Leafing through some of the picture books on the Muktijuddho one is filled with awe at the sheer selflessness and courage of those young men and women who didn't think twice about rushing to the call of freedom. Some of our freedom fighters were not even in their teens, most of them had not even seen a gun let alone learn to shoot with one. Yet this inexperience did not deter their resolve to fight unto death, until their motherland was free of brutal oppressors whose bigotry led to such heinous crimes against humanity. There is a distinct fearlessness and honesty in their eyes, something that is hard to find in today's free Bangladesh. True, we don't have any foreign enemy to fight and the majority do not have to worry about our ethnic identity being annihilated but it is sad that we do not hold any common conviction that would unite each and every one of us. Instead, we have managed to find more and more reasons to be divided, whether it is along political lines or differing interpretations of the same religion. The greatest divide however, is economic and it is here that we have completely ignored the noble lessons that the Muktijuddho had given. The fight had been to drive away the tyrants who made sure that our people would remain poor, that they would be deprived of all the opportunities accorded to other citizens of the same country, that they would be stripped of the one thing that every human being eternally strives for -- dignity. But for almost four decades of independence, we still seem to be stuck in a gigantic force field of apathy and self-interest. Save a growing minority, most Bangladeshis find it difficult to manage one square meal, millions do not have homes of their own, thousands do not have a roof over their heads. It is an ugly existence that should fill us with shame and misery. It should, but does it?

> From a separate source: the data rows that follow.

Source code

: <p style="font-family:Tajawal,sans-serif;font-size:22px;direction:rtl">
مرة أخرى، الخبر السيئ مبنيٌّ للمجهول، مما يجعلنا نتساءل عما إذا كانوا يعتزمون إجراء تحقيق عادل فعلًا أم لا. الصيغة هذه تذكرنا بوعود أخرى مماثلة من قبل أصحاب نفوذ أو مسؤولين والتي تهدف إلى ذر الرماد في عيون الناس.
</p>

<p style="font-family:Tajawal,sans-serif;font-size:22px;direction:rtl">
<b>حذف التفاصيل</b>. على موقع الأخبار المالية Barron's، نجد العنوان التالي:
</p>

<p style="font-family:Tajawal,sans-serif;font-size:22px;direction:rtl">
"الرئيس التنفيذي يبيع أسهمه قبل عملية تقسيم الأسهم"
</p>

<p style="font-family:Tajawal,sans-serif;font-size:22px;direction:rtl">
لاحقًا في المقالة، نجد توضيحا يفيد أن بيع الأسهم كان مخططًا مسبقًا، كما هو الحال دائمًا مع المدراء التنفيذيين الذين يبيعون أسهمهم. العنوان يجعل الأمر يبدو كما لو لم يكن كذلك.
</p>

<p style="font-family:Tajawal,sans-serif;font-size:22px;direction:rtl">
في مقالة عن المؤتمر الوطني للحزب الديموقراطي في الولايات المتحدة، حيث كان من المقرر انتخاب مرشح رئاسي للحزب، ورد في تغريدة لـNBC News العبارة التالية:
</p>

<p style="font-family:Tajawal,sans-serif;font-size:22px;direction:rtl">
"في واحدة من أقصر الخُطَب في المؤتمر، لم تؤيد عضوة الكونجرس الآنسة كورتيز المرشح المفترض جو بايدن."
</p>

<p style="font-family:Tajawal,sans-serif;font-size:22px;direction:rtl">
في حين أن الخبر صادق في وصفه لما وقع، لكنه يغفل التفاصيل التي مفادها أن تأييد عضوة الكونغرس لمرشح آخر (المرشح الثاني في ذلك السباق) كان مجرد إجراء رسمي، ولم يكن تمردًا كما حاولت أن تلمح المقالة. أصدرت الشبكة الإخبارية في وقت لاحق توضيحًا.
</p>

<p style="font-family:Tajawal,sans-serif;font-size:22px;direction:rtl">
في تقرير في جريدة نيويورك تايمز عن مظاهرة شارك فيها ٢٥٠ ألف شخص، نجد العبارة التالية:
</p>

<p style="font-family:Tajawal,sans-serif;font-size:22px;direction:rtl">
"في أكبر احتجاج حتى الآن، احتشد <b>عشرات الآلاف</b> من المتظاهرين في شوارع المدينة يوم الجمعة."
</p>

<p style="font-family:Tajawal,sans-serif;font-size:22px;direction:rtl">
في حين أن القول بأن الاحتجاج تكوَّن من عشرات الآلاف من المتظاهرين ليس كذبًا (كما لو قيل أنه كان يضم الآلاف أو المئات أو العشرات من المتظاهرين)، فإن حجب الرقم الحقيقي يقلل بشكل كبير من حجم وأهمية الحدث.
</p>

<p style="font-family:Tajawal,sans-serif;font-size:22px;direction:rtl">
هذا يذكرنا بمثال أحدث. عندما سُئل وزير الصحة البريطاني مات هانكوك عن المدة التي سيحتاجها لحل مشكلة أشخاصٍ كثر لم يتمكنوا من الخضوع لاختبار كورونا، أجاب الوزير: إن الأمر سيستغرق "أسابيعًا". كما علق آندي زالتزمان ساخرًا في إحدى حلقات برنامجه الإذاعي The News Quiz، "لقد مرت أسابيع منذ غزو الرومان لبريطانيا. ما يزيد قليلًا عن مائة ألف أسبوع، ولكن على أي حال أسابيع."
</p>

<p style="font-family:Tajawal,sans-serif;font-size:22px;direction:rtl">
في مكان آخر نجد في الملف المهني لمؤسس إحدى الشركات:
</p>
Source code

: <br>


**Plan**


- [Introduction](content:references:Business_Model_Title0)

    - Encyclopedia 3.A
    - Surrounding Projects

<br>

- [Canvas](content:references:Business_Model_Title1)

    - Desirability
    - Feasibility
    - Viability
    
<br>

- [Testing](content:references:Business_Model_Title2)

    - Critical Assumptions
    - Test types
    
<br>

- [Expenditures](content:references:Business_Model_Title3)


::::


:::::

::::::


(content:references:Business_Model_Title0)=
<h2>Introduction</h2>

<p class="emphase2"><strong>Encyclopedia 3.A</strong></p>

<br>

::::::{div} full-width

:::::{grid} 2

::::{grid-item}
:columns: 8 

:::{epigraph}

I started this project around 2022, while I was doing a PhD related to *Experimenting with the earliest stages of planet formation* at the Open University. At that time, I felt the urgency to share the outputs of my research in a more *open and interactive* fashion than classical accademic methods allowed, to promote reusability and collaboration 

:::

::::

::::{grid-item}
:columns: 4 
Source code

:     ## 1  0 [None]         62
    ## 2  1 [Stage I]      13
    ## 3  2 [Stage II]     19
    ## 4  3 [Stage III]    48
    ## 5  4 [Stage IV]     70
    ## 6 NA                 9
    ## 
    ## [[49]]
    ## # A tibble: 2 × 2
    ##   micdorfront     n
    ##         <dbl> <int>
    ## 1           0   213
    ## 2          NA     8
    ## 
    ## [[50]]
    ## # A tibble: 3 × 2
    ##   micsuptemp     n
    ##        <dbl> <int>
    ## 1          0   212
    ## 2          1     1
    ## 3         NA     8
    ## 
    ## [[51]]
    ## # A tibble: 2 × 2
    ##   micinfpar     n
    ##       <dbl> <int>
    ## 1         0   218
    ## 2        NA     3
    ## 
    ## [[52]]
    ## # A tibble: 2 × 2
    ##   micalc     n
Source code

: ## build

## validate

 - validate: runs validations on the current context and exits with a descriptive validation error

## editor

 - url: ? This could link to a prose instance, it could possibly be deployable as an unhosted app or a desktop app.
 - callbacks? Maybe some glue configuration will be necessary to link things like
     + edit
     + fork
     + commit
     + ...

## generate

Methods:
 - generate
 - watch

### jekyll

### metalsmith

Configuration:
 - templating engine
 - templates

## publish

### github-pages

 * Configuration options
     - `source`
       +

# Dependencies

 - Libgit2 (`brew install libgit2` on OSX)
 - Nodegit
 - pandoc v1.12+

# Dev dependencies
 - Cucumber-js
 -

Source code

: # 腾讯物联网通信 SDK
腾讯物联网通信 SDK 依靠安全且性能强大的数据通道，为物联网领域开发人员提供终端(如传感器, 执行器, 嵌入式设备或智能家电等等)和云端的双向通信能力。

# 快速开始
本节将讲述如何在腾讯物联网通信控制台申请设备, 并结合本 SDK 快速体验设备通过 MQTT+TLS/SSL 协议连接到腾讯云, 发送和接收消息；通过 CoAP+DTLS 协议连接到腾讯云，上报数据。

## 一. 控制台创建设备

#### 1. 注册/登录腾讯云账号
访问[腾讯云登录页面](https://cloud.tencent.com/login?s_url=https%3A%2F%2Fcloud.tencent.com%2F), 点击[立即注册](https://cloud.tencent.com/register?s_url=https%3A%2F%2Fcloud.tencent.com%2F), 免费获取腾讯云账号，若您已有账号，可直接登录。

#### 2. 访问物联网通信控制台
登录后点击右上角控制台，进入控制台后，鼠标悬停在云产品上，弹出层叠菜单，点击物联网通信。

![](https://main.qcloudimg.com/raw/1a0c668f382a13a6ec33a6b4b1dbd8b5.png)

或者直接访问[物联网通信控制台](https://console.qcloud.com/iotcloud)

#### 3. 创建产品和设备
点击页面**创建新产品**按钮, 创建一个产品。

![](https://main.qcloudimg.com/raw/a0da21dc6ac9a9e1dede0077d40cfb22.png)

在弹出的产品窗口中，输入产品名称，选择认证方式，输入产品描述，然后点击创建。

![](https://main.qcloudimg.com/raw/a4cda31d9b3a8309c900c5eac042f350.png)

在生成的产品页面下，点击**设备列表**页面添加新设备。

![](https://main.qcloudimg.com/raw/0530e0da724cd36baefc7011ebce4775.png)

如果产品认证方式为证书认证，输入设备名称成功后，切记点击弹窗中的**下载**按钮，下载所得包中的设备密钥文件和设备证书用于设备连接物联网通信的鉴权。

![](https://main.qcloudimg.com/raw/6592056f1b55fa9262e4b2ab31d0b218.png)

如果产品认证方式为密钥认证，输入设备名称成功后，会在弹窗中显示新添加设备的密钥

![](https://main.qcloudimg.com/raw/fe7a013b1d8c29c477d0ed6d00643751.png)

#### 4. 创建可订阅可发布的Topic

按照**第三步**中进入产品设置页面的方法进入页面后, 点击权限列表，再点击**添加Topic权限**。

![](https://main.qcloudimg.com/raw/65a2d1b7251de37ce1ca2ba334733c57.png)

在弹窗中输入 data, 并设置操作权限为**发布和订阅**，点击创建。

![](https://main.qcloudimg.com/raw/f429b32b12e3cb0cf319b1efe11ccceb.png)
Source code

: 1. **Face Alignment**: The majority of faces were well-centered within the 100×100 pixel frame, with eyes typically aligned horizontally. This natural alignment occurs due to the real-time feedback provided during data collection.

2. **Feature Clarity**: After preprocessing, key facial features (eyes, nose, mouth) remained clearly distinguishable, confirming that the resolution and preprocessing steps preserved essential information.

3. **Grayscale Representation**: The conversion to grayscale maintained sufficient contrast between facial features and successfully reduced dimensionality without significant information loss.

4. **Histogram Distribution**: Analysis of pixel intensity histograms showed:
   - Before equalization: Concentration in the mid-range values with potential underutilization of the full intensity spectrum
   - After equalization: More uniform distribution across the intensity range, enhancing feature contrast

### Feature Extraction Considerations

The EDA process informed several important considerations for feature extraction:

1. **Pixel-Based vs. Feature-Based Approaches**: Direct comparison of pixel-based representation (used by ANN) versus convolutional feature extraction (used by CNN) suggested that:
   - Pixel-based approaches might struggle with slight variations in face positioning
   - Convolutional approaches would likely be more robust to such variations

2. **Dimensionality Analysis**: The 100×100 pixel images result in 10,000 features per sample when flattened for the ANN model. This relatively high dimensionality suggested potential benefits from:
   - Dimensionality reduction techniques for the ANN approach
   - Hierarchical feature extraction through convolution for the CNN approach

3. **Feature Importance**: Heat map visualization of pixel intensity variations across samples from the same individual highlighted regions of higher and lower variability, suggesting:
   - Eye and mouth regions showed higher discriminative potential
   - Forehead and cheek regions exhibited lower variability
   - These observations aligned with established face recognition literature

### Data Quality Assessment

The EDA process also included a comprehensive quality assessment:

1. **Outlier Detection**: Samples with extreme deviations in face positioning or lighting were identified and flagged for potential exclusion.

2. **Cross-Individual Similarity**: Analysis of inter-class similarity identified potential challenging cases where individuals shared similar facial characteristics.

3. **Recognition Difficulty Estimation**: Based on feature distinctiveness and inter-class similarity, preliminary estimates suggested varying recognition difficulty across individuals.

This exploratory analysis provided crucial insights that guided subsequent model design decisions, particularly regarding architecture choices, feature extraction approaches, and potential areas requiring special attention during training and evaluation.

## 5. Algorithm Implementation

If you ask your domestic worker who works seven days a week and has to live on a ridiculous wage that has no relation to the cost of living, whether she understands what it means to be 'free', she may just laugh in derision. For the day labourer, the rickshaw puller, the little child inhaling noxious 'dandy' to escape, the forgotten beggars with mangled limbs, freedom means one thing: it means not being a member of the poor.
According to international organisations we have made great progress in some areas -- primary education, immunisation programmes, more women in the workforce, to name a few. But resources are getting scarcer, there are more and more people scrambling for them and a handful controlling practically all of them.
This is not the egalitarian, emancipated and enlightened nation that our martyrs and surviving Muktijoddhas dreamt of when they valiantly faced Death. They believed that their sacrifice would be taken forward, not just through a few days of commemoration, but a vow by all Bangladeshis to work hand in hand to build a nation of hope and possibility.
Yes, freedom is sweet but shouldn't all Bangladeshis be able to taste it?